[Extracted data entries]

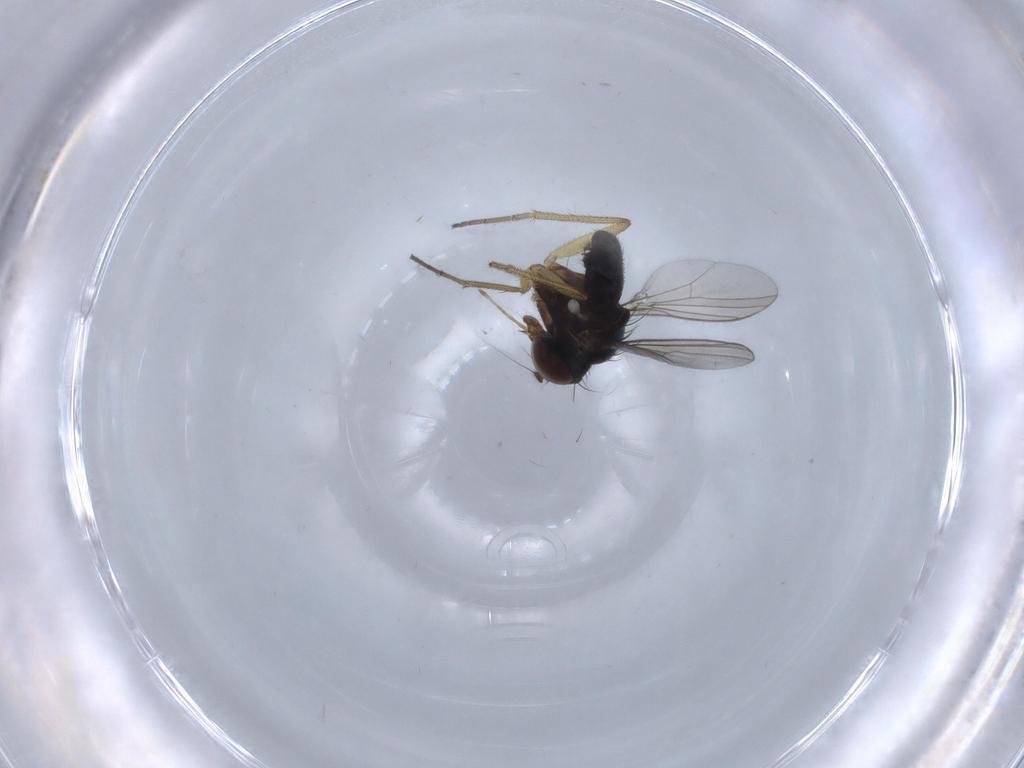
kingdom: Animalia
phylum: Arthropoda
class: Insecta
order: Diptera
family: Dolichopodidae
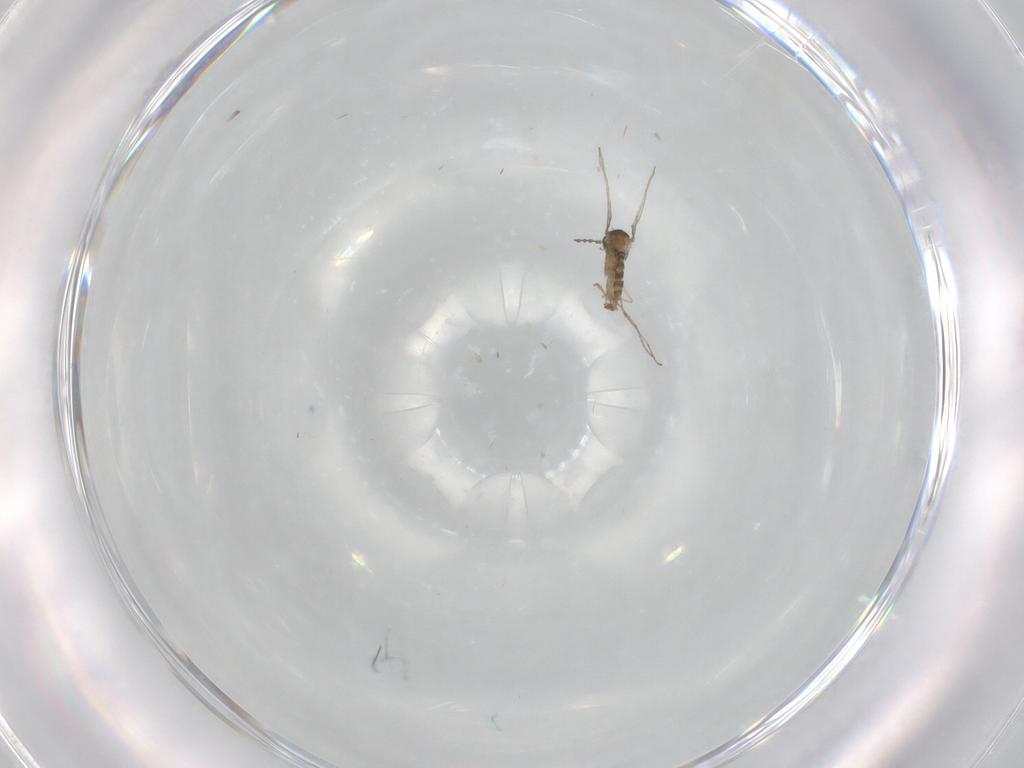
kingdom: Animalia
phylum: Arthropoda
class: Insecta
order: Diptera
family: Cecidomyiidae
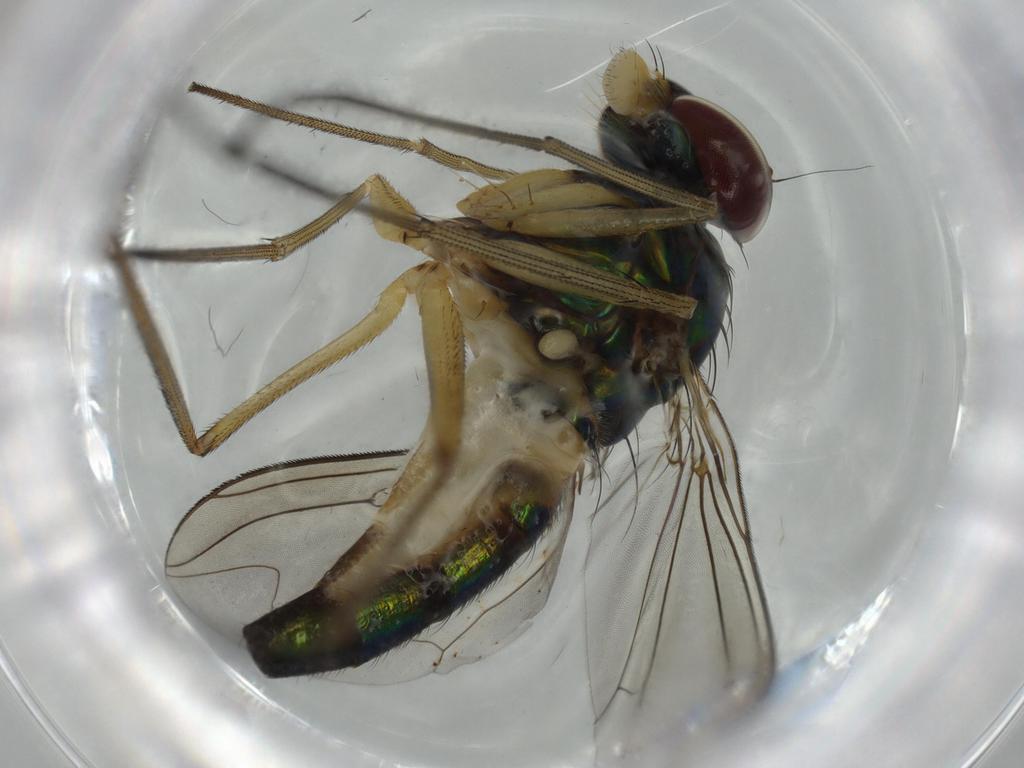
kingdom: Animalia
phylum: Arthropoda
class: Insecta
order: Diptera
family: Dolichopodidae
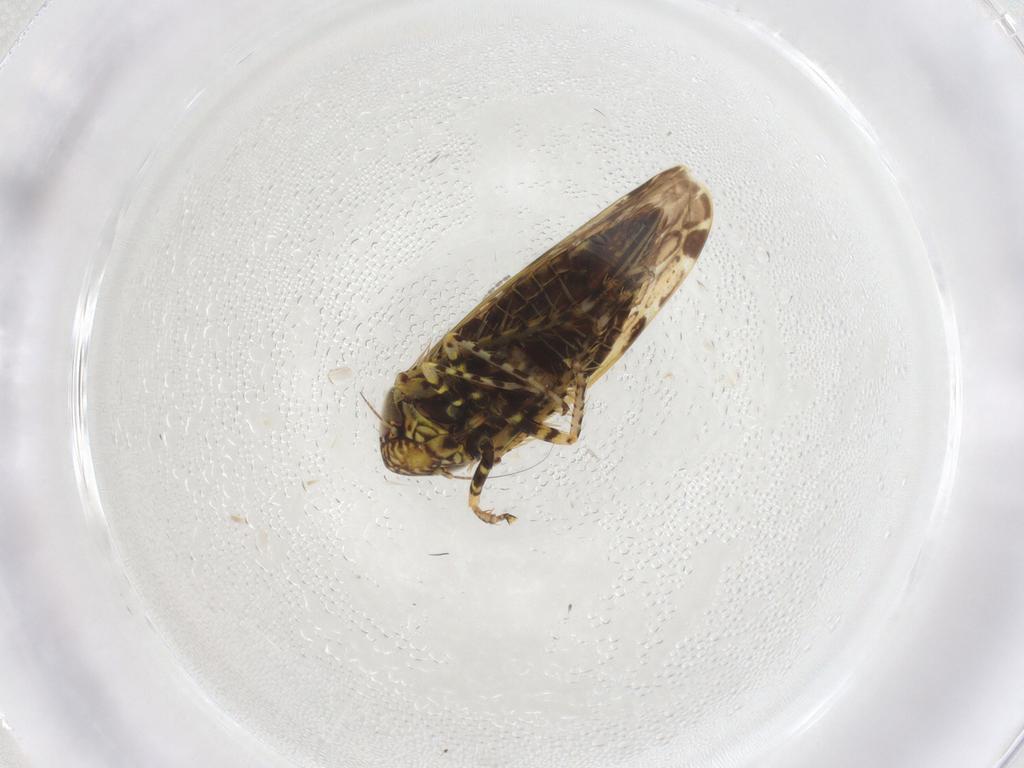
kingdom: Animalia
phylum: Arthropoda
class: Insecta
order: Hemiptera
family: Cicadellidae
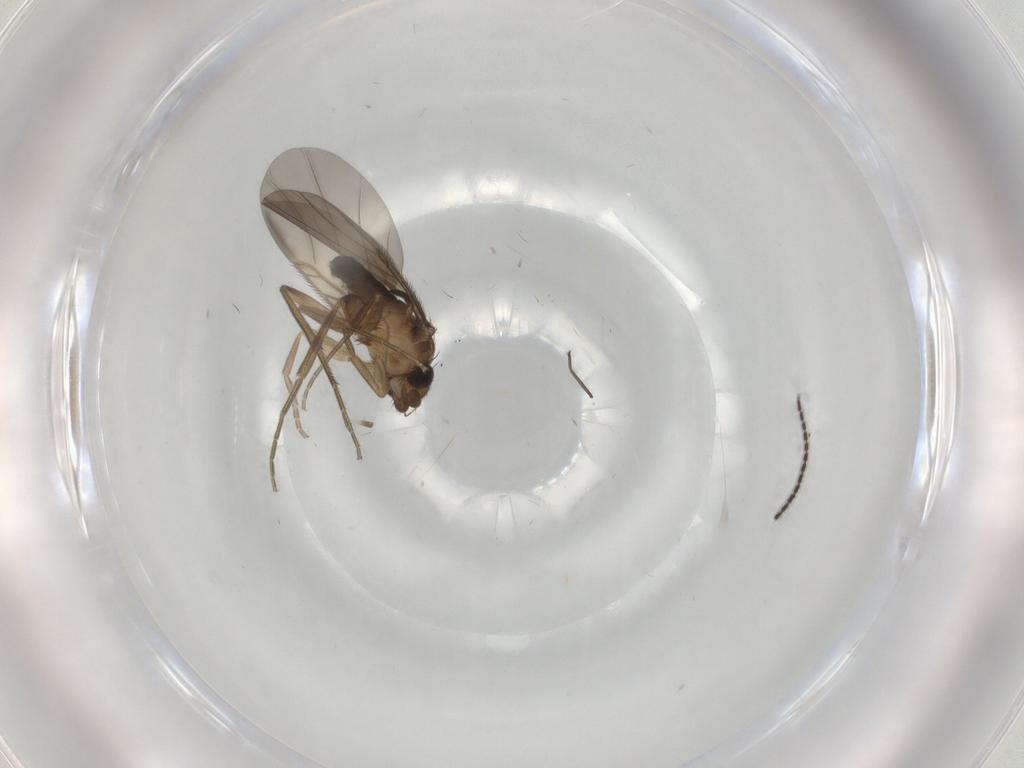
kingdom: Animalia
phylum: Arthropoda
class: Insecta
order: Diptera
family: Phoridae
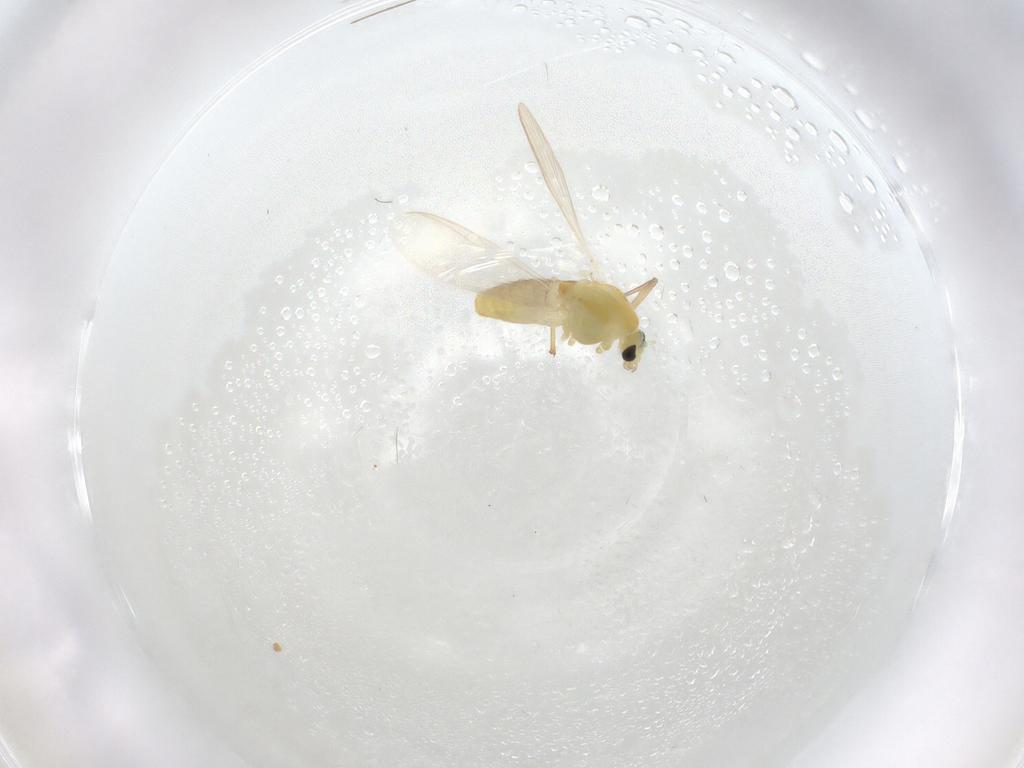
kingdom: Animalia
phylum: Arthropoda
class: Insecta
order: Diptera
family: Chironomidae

--- SET EXERCISE ---
Write out all of the lines above again word for word, leaving out the pictures.

--- EXERCISE RESPONSE ---
kingdom: Animalia
phylum: Arthropoda
class: Insecta
order: Diptera
family: Dolichopodidae
kingdom: Animalia
phylum: Arthropoda
class: Insecta
order: Diptera
family: Cecidomyiidae
kingdom: Animalia
phylum: Arthropoda
class: Insecta
order: Diptera
family: Dolichopodidae
kingdom: Animalia
phylum: Arthropoda
class: Insecta
order: Hemiptera
family: Cicadellidae
kingdom: Animalia
phylum: Arthropoda
class: Insecta
order: Diptera
family: Phoridae
kingdom: Animalia
phylum: Arthropoda
class: Insecta
order: Diptera
family: Chironomidae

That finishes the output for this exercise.